(Collected data)
================================

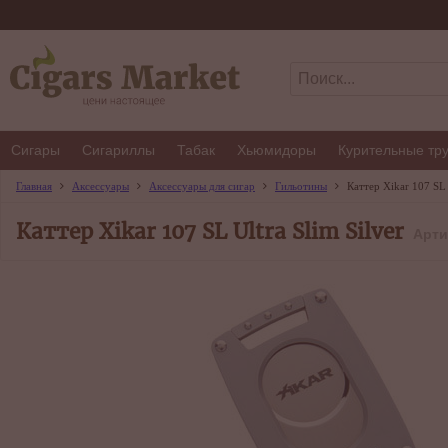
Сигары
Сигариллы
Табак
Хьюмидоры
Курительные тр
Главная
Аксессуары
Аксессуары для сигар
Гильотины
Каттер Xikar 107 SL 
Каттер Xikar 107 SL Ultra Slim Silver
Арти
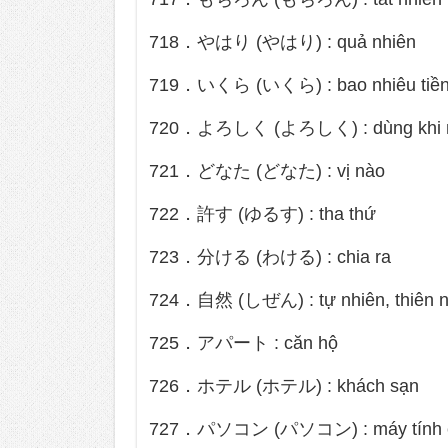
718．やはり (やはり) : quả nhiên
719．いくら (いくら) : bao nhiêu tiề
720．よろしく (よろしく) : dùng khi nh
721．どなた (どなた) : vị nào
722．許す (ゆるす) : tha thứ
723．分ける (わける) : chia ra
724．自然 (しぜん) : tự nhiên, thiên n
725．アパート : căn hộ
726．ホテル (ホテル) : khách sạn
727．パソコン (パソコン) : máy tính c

================================

:: Aim of the task ::
Whichever lines of the records above hold the word "Xikar" should all be copied out.

:: Solution below ::
Каттер Xikar 107 SL 
Каттер Xikar 107 SL Ultra Slim Silver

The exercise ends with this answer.